Thomas also did not require an arthroscopic procedure on his twice surgically repaired right ACL as well.
"The group of doctors that have looked at Terrell Thomas (determined) that we try to rehab him and see how he does and if he can get back on the field," a clearly encouraged Coughlin said. "He is coming back to camp, he will jump into a rehab program, we will watch him very, very closely."
"We will hopefully accelerate the strengthening of the knee and see how soon he can join us and hope for the very best," Coughlin added.
Thomas is expected to join the team in Albany as soon as Tuesday to begin rehab. Coughlin would not guess as to how long the rehab may take or what the timetable for a possible return may be for Thomas. He was coming back from a torn right ACL suffered last preseason against Chicago. He had previously torn the same ACL in 2005 while at USC.

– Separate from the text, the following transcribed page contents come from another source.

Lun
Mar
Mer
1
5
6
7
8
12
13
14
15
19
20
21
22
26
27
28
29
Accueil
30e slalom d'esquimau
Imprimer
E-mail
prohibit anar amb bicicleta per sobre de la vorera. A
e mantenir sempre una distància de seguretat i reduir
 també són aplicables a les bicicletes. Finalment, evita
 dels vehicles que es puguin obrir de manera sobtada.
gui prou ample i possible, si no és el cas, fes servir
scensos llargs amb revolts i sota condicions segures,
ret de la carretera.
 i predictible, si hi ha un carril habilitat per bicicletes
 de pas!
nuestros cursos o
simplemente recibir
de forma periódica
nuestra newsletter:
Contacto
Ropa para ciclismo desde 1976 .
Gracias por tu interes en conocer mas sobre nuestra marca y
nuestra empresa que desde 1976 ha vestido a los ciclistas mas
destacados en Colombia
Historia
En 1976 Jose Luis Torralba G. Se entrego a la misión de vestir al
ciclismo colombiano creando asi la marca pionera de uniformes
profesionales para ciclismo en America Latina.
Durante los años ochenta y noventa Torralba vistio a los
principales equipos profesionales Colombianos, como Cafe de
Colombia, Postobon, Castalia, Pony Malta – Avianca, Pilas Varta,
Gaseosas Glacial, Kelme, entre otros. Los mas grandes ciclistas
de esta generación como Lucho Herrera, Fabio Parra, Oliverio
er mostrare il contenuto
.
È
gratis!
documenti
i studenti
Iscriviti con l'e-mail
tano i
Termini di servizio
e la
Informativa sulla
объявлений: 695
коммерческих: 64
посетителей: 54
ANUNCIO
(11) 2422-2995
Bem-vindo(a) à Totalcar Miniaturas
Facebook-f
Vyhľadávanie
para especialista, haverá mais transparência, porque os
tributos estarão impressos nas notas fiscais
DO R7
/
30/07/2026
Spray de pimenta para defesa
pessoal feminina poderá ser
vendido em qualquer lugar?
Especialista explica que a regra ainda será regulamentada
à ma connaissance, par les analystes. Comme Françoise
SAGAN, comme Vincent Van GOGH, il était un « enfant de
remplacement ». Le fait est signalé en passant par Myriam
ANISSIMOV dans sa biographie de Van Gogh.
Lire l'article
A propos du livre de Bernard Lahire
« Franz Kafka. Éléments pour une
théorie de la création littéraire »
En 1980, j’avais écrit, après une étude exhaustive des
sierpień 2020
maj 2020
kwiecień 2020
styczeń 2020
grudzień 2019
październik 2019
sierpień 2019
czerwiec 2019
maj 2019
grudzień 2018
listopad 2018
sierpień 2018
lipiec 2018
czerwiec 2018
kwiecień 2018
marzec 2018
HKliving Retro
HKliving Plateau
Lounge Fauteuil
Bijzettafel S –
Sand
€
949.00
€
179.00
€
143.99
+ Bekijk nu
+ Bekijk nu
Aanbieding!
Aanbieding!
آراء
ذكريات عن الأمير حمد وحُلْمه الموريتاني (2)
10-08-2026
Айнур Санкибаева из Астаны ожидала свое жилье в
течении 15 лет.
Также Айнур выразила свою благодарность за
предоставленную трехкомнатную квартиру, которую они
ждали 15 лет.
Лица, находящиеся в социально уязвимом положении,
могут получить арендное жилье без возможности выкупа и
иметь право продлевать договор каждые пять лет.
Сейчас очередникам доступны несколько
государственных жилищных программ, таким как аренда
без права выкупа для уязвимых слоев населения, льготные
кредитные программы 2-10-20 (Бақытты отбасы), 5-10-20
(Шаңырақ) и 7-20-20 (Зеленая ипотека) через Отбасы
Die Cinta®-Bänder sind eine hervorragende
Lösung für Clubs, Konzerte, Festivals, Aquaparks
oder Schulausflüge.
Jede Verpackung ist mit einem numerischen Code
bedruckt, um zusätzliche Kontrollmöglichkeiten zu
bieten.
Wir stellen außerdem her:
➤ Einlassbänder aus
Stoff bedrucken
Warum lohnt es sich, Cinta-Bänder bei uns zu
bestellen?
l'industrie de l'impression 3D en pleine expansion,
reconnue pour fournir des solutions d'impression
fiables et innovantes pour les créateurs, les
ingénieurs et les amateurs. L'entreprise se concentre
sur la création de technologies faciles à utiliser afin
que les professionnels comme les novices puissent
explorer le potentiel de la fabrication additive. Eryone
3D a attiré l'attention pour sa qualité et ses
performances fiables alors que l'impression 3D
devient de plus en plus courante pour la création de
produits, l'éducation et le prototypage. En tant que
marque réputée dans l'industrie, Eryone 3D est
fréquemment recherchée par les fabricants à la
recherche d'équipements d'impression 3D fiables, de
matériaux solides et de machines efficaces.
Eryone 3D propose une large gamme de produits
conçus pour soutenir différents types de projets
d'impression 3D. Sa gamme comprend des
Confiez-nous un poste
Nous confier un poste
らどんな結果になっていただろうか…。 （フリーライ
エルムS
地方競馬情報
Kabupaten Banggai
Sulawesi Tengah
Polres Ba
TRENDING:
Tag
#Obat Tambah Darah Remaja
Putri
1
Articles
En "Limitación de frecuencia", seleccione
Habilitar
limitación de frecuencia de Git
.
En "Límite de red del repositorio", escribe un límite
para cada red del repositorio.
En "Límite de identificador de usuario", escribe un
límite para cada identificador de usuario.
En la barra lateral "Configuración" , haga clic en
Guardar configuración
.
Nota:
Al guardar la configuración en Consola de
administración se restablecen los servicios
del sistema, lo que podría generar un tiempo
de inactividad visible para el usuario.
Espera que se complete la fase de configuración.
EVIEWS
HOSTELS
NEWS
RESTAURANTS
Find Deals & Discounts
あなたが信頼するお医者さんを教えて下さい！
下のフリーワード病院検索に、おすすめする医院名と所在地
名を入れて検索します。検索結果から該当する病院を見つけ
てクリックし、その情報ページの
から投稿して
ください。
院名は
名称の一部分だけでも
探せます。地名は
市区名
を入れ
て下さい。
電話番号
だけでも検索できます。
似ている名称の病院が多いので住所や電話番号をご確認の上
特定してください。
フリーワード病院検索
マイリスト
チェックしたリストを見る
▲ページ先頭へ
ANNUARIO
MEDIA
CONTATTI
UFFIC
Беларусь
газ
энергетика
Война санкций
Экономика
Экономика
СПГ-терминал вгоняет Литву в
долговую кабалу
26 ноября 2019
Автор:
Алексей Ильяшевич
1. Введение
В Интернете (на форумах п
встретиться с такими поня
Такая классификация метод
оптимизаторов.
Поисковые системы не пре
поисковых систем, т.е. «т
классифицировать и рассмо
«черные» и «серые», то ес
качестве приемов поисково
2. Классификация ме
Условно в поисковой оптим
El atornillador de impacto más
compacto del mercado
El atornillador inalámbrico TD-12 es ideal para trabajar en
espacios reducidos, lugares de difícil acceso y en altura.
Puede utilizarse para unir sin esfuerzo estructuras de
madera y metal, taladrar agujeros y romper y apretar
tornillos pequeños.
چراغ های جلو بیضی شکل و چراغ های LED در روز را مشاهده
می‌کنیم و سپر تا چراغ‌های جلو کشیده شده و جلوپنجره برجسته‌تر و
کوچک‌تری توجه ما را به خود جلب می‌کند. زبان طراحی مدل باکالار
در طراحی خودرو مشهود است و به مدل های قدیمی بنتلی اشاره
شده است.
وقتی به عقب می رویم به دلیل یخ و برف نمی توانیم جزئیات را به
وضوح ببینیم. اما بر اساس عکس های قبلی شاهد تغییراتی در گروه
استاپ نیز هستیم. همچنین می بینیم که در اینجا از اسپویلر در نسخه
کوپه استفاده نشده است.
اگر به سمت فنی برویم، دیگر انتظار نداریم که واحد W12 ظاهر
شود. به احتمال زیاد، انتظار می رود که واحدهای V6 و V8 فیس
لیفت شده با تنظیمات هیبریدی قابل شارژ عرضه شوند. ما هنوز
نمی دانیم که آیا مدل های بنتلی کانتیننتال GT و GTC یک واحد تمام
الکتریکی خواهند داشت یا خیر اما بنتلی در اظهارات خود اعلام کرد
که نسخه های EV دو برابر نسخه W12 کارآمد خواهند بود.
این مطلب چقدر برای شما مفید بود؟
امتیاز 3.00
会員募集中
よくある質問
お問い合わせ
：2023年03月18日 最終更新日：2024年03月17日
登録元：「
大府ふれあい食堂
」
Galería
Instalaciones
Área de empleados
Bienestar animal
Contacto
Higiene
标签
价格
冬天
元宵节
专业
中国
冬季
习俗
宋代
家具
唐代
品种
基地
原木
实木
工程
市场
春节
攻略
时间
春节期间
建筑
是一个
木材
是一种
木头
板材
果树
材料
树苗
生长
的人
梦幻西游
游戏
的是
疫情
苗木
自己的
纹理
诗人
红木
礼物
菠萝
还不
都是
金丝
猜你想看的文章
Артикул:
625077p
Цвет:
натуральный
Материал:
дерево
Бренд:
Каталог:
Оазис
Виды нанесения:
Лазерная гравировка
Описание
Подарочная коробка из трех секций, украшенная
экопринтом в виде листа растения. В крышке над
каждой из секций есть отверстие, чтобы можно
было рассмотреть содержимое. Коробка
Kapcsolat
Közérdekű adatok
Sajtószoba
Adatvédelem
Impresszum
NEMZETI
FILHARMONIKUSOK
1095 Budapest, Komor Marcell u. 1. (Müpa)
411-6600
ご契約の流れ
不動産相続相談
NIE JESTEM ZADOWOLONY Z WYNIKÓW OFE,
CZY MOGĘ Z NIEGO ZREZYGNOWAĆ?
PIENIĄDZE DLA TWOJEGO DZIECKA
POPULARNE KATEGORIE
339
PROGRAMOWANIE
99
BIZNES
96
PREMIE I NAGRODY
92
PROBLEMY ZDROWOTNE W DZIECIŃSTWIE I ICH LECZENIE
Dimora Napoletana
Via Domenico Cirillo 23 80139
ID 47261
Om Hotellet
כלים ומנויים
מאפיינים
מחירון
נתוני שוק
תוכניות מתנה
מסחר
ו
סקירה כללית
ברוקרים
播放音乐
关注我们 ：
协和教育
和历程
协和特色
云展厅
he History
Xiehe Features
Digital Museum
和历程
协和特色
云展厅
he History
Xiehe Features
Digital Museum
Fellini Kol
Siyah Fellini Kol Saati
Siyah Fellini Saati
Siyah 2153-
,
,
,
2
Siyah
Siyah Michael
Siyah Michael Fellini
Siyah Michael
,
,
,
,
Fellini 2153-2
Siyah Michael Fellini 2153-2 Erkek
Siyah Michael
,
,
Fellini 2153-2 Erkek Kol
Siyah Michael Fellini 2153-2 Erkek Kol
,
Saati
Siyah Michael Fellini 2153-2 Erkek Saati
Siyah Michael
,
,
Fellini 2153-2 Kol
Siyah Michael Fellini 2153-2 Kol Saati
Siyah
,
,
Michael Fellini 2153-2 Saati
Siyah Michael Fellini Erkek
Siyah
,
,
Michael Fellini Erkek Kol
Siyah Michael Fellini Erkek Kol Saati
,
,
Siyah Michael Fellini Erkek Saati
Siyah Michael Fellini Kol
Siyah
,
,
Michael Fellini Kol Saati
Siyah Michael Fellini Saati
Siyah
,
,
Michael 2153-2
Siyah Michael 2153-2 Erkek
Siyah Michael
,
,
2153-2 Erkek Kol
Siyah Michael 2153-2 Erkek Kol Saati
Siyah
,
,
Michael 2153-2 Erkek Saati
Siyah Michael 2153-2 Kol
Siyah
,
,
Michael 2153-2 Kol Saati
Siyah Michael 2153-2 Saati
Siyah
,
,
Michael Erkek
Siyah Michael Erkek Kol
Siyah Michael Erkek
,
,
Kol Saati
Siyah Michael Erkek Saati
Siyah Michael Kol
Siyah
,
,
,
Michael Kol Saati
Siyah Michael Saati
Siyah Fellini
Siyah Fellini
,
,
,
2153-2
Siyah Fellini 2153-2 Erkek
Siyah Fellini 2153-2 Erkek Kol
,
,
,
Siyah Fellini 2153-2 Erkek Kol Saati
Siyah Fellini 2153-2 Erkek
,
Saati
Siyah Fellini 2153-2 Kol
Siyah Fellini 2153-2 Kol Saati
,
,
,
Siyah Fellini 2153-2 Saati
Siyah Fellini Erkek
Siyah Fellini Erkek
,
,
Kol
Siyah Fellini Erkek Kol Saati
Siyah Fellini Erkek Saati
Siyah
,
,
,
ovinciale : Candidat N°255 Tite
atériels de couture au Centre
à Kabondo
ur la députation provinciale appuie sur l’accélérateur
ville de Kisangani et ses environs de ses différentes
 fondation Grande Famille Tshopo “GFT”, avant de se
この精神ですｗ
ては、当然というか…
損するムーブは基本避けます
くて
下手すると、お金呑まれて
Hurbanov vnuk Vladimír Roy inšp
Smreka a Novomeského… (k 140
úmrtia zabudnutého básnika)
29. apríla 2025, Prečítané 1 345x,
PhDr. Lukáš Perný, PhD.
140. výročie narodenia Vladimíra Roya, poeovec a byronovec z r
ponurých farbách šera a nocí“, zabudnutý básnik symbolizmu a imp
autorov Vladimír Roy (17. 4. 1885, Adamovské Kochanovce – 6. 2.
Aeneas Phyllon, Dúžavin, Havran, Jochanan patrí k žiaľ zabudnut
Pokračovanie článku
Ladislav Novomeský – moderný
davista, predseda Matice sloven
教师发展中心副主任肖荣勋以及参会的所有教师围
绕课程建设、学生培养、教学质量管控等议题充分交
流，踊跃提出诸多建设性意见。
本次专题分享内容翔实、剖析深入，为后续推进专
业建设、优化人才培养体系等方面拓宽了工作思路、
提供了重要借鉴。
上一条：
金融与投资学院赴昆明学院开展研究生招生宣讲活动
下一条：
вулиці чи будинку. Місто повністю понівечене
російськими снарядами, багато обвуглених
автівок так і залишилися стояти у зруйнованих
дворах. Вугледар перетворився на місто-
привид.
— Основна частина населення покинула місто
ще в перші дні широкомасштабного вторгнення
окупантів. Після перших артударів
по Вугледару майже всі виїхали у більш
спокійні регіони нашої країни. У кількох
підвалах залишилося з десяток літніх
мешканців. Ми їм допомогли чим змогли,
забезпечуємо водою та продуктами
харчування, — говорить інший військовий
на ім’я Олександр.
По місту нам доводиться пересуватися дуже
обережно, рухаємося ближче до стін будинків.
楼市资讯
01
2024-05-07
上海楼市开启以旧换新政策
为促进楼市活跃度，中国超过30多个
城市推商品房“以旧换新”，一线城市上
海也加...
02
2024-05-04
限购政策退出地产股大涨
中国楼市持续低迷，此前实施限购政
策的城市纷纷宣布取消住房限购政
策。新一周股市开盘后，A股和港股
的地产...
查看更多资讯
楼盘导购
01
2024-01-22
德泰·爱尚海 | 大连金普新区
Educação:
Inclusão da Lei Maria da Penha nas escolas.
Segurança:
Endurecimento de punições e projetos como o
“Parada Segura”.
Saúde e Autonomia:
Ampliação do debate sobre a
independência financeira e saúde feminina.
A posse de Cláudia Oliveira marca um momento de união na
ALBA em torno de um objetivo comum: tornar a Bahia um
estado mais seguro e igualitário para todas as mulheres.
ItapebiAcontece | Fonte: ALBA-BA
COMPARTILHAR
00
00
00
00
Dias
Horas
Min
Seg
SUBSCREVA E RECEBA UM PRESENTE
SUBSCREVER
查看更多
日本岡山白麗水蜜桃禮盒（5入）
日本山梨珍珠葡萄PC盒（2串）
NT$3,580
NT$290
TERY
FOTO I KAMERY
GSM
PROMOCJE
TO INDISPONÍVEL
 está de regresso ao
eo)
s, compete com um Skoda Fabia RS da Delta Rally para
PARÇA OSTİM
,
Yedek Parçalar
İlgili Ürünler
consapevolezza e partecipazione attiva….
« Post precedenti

Thomas slipped while covering Domenik Hixon in a practice and experienced swelling the following morning. He had an MRI last Monday at Hospital for Special Surgery in Manhattan that revealed some sort of injury to his ACL, according to the team.
Thomas then went and got opinions from Drs. Ting and Andrews.
"He'll jump in there and I am sure he will go hard," Coughlin said. "He came to see me before he left (to see Dr. Andrews). He feels very positive about it and told me before he left he really doesn't have any pain, does not feel instability, the knee was not swollen."
It still may take Thomas a while to get back on the field since the Giants are likely to take things slowly with the cornerback. But at least Thomas has a chance to potentially return.